Militar recebeu pena de dois anos em regime aberto pelo crime ocorrido em 2021; decisão foi convertida em prestação de serviços e pagamento de três salários mínimos
A Justiça do Rio Grande do Sul condenou, em primeiro grau, o bombeiro militar Anderson Ferreira Bandeira por importunação sexual contra uma passageira dentro de um ônibus. O crime ocorreu em agosto de 2021, durante uma viagem entre Dom Pedrito e Porto Alegre, com embarque em Bagé. A decisão foi assinada nesta segunda-feira (24) pela 2ª Vara Criminal de Bagé. Cabe recurso.

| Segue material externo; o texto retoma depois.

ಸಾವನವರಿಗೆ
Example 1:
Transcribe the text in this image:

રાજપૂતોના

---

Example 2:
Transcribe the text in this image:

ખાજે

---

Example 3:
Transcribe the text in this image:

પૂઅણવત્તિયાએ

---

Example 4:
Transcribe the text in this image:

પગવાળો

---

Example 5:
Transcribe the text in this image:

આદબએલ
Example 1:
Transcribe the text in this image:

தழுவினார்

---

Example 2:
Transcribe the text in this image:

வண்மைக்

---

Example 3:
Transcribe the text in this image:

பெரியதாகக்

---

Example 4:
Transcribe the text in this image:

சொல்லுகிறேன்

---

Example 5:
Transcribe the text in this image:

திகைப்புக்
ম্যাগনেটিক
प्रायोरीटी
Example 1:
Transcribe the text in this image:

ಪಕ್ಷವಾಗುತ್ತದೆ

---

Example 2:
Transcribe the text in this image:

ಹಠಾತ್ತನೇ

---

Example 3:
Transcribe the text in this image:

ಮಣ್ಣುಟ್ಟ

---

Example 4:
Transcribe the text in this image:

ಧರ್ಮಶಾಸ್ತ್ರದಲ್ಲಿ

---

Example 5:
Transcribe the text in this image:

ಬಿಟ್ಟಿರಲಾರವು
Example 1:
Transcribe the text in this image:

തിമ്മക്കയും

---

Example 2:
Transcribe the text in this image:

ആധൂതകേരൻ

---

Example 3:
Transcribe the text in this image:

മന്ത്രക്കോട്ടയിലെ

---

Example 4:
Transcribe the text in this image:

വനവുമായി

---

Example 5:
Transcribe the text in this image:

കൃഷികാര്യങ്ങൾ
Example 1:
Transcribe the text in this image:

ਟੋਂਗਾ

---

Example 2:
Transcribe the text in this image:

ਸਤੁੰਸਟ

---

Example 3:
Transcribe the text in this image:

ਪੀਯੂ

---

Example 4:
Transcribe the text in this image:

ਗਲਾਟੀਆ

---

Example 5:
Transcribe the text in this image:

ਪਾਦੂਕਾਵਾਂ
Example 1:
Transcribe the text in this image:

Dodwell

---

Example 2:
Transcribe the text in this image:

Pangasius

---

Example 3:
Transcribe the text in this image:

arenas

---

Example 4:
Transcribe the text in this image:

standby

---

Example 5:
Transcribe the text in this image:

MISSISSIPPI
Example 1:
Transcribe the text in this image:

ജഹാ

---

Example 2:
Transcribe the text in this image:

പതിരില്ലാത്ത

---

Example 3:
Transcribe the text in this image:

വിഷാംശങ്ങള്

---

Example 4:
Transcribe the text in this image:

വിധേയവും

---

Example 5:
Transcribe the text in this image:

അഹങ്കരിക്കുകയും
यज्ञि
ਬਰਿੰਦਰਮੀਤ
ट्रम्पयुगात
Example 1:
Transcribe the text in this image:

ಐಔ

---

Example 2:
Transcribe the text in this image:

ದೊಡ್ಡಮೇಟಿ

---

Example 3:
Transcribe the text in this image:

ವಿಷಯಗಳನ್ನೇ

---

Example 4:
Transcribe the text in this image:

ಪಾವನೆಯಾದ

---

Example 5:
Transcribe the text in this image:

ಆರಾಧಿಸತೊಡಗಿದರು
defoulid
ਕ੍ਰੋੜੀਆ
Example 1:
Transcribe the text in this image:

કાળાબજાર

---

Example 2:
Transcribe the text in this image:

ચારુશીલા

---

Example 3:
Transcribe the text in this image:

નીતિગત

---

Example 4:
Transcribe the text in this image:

Bandeira foi condenado a dois anos de reclusão em regime aberto. A pena foi substituída por prestação de serviços à comunidade e pagamento de três salários mínimos a uma entidade a ser definida pela Justiça. Ele também deverá pagar R$ 7.540 à vítima por danos morais.
Segundo a denúncia, o bombeiro estava fardado e sentou ao lado da passageira durante a viagem. Inicialmente, teria colocado a mão sobre a perna dela. Depois, quando a mulher dormia, ela acordou ao perceber que ele tocava suas partes íntimas por cima da roupa.

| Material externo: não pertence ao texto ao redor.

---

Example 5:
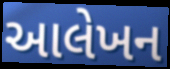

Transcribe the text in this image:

આલેખન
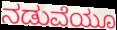
ನಡುವೆಯೂ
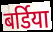
बर्डिया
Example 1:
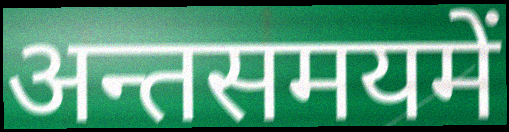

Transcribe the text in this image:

अन्तसमयमें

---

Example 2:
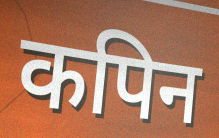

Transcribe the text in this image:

कपिन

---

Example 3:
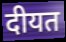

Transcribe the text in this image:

दीयत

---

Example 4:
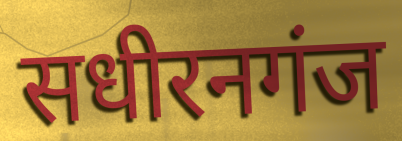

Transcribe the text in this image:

सधीरनगंज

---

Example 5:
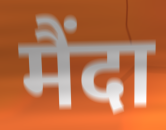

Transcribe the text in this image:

मैंदा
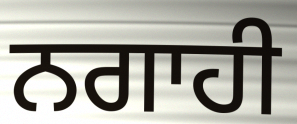
ਨਗਾਹੀ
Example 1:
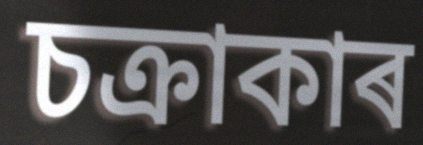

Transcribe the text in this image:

চক্ৰাকাৰ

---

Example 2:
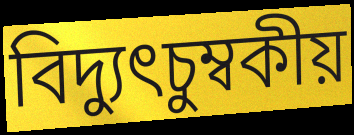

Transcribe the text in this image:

বিদ্যুৎচুম্বকীয়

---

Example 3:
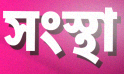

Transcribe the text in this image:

সংস্থা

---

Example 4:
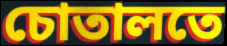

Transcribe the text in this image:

চোতালতে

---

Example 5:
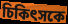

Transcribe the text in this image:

চিকিৎসকে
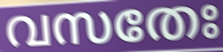
വസതേഃ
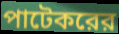
পাটেকরের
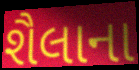
શૈલાના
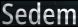
Sedem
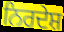
ਨਿਰਦੇਸ਼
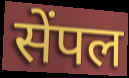
सेंपल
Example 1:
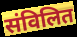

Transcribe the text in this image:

संविलित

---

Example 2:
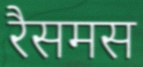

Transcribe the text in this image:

रैसमस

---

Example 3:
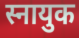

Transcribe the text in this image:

स्नायुक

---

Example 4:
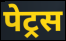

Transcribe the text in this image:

पेट्रस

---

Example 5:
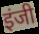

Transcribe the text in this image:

इंजी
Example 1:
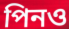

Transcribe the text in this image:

পিনও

Ainda conforme o processo, após perceber que havia sido descoberto, o militar pegou a mochila e deixou o local.
Durante o processo, Bandeira negou ter cometido o crime. Ele afirmou que estava dormindo durante a viagem e havia tomado medicamento para enjoo. A Justiça, no entanto, considerou as provas apresentadas e o relato da vítima suficientes para confirmar a acusação.

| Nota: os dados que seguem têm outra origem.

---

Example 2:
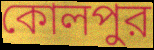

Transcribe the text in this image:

কোলপুর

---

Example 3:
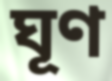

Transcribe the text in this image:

ঘূণ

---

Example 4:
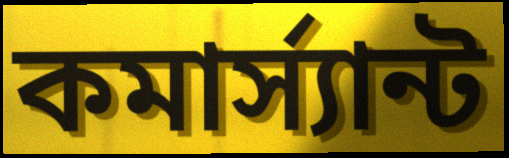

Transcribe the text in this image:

কমার্স্যান্ট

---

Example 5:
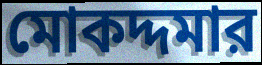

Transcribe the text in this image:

মোকদ্দমার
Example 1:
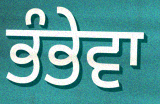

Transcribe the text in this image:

ਭੰਭੇਵਾ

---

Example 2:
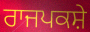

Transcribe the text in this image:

ਰਾਜਪਕਸ਼ੇ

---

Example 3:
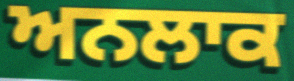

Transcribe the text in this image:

ਅਨਲਾਕ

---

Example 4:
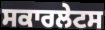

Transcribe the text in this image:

ਸਕਾਰਲੇਟਸ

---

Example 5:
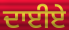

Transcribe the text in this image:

ਦਾਈਏ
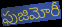
ఫుజిమోరీ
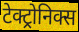
टेक्ट्रोनिक्स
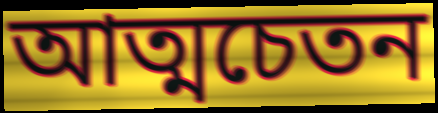
আত্মচেতন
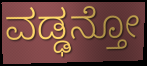
ವಡ್ಢನ್ತೋ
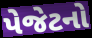
પેજેટનો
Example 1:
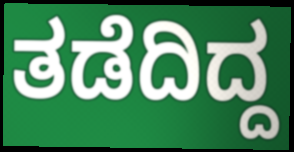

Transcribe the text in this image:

ತಡೆದಿದ್ದ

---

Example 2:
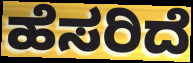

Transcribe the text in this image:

ಹೆಸರಿದೆ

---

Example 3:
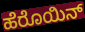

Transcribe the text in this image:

ಹೆರೊಯಿನ್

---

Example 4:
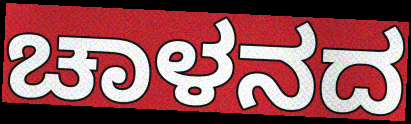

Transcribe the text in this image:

ಚಾಳನದ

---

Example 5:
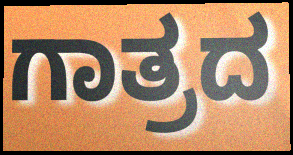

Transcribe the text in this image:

ಗಾತ್ರದ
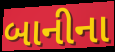
બાનીના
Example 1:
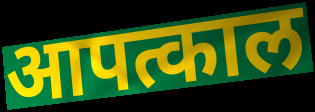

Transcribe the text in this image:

आपत्काल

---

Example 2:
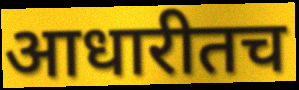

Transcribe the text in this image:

आधारीतच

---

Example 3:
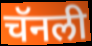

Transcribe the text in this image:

चॅनली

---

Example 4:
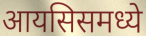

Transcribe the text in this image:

आयसिसमध्ये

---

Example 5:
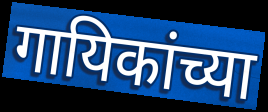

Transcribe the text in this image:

गायिकांच्या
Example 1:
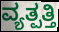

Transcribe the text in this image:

ವ್ಯತ್ಪತ್ತಿ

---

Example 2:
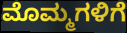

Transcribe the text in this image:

ಮೊಮ್ಮಗಳಿಗೆ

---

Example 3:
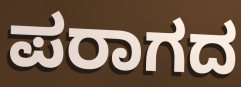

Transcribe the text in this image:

ಪರಾಗದ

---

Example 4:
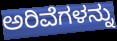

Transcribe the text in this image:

ಅರಿವೆಗಳನ್ನು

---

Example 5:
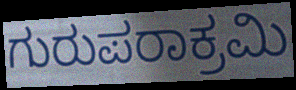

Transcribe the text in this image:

ಗುರುಪರಾಕ್ರಮಿ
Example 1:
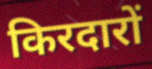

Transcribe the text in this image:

किरदारों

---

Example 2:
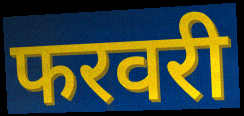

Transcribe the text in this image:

फरवरी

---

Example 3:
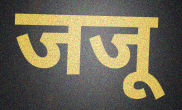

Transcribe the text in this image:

जजू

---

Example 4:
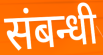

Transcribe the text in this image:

संबन्धी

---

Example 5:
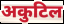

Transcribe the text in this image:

अकुटिल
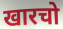
खारचो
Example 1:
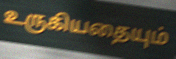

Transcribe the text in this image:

உருகியதையும்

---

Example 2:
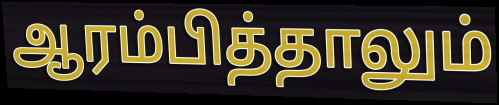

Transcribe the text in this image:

ஆரம்பித்தாலும்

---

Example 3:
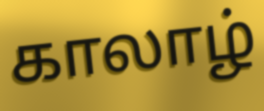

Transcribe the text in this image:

காலாழ்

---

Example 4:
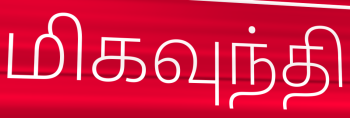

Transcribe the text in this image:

மிகவுந்தி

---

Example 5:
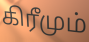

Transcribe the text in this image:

கிரீமும்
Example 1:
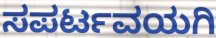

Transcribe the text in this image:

ಸಪರ್ಟವಯಗಿ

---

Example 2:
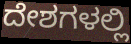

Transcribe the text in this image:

ದೇಶಗಳಲ್ಲಿ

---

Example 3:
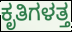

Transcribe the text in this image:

ಕೃತಿಗಳತ್ತ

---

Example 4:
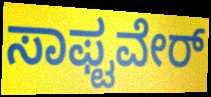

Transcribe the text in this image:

ಸಾಫ್ಟವೇರ್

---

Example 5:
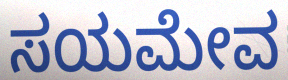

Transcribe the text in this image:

ಸಯಮೇವ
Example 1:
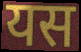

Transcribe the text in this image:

यस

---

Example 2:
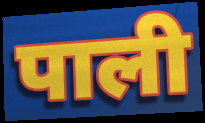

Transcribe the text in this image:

पाली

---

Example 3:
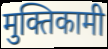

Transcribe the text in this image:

मुक्तिकामी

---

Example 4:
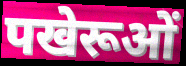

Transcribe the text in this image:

पखेरूओं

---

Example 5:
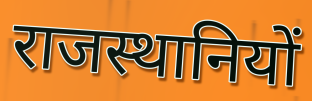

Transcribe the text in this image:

राजस्थानियों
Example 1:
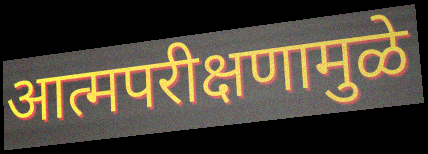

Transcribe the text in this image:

आत्मपरीक्षणामुळे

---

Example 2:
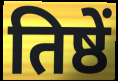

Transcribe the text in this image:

तिष्ठें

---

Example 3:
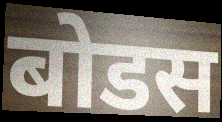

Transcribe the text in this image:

बोडस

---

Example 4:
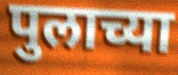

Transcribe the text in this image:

पुलाच्या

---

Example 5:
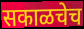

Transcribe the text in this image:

सकाळचेच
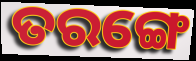
ତରଙ୍ଗେ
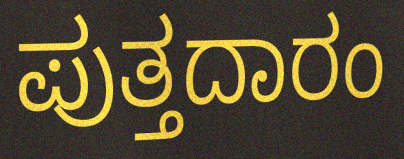
ಪುತ್ತದಾರಂ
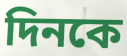
দিনকে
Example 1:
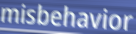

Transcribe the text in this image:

misbehavior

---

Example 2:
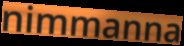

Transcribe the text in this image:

nimmanna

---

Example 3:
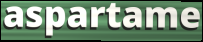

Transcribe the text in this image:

aspartame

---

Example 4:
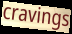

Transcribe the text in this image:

cravings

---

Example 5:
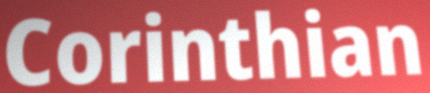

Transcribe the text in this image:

Corinthian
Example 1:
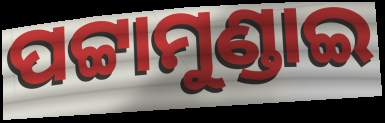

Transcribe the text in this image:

ପଟ୍ଟାମୁଣ୍ଡାଇ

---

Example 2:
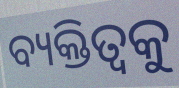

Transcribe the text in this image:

ବ୍ୟକ୍ତିତ୍ୱକୁ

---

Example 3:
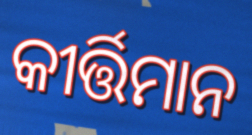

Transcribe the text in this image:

କୀର୍ତ୍ତିମାନ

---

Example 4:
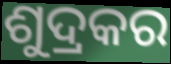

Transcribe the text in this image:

ଶୁଦ୍ରକର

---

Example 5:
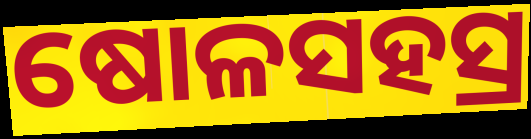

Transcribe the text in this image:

ଷୋଳସହସ୍ର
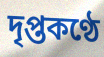
দৃপ্তকণ্ঠে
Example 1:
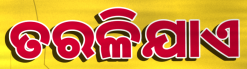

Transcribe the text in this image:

ତରଳିଯାଏ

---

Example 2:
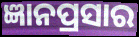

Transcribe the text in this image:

ଜ୍ଞାନପ୍ରସାର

Na sentença, a magistrada destacou que a mulher manteve um relato considerado firme e coerente desde o registro da ocorrência até o depoimento em juízo. Registros da rodoviária e o bilhete de passagem também foram utilizados para confirmar que o acusado ocupava o assento ao lado da vítima.
A mulher relatou ter ficado abalada após o episódio e ter enfrentado dificuldades para dormir, medo de adormecer e necessidade de acompanhamento psicológico e psiquiátrico. Essas consequências foram consideradas na definição da indenização.
O advogado de Bandeira, Marcio Rosano, informou que irá recorrer da decisão.
O Corpo de Bombeiros Militar informou que abriu um Conselho de Disciplina contra o militar, procedimento que pode resultar em sua exclusão da corporação. Enquanto estiver preso, ele permanece afastado das funções.
Novo caso
Bandeira está preso preventivamente desde abril de 2026, após ser detido em flagrante por suspeita de envolvimento em outro caso de importunação sexual dentro de um ônibus.
Segundo o processo mais recente, uma passageira que viajava entre Porto Alegre e Dom Pedrito relatou ter acordado durante a viagem após perceber que estava sendo tocada. O bombeiro foi preso em flagrante e posteriormente teve a prisão convertida em preventiva.
O Ministério Público apontou semelhanças entre os dois episódios. Nos dois casos, o militar estaria usando uniforme de bombeiro, teria se aproximado de uma passageira durante uma viagem noturna e o contato teria ocorrido enquanto a vítima dormia.
O processo referente ao episódio de abril de 2026 ainda está em andamento. A Justiça considerou as circunstâncias semelhantes entre os casos na sentença referente ao crime de 2021, mas ressaltou que o episódio mais recente ainda não poderia ser considerado uma condenação anterior, já que não houve decisão definitiva.